> _EXERCISE INSTRUCTIONS_
Beginning with the line containing "middle pip: (200, 292)" and ending with the last line of the entries below, copy each line exactly and nothing else.

Items listed in a dataset:
━━━━━━━━

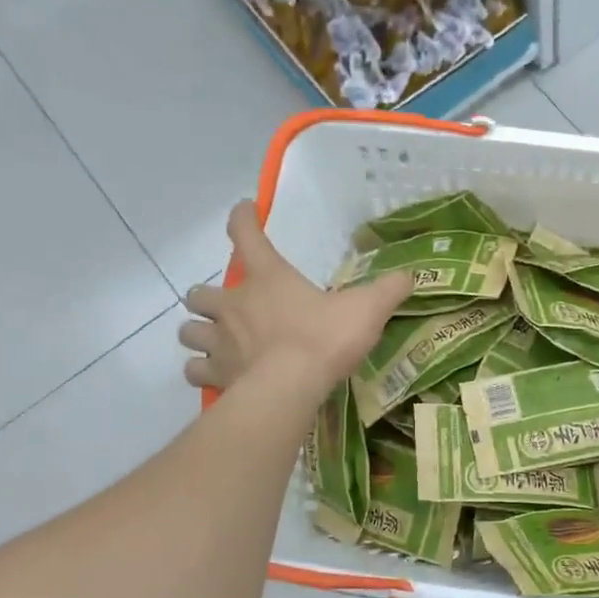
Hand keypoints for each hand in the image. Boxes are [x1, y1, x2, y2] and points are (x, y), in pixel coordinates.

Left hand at [179, 202, 411, 398]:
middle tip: (229, 306)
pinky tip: (218, 376)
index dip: (242, 218)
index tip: (243, 210)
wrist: (290, 388)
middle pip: (200, 292)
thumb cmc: (325, 339)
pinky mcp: (216, 375)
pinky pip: (196, 371)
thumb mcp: (367, 309)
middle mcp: (234, 304)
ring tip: (217, 341)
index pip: (246, 234)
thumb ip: (388, 290)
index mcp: (268, 278)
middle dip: (208, 297)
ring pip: (189, 331)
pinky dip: (203, 372)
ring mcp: (219, 341)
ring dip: (200, 332)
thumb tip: (409, 276)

━━━━━━━━

> _RESPONSE AREA_
middle pip: (200, 292)
thumb cmc: (325, 339)
pinky mcp: (216, 375)
pinky pip: (196, 371)
thumb mcp: (367, 309)
middle mcp: (234, 304)
ring tip: (217, 341)
index pip: (246, 234)
thumb ip: (388, 290)
index mcp: (268, 278)
middle dip: (208, 297)
ring pip: (189, 331)
pinky dip: (203, 372)
ring mcp: (219, 341)
ring dip: (200, 332)
thumb tip: (409, 276)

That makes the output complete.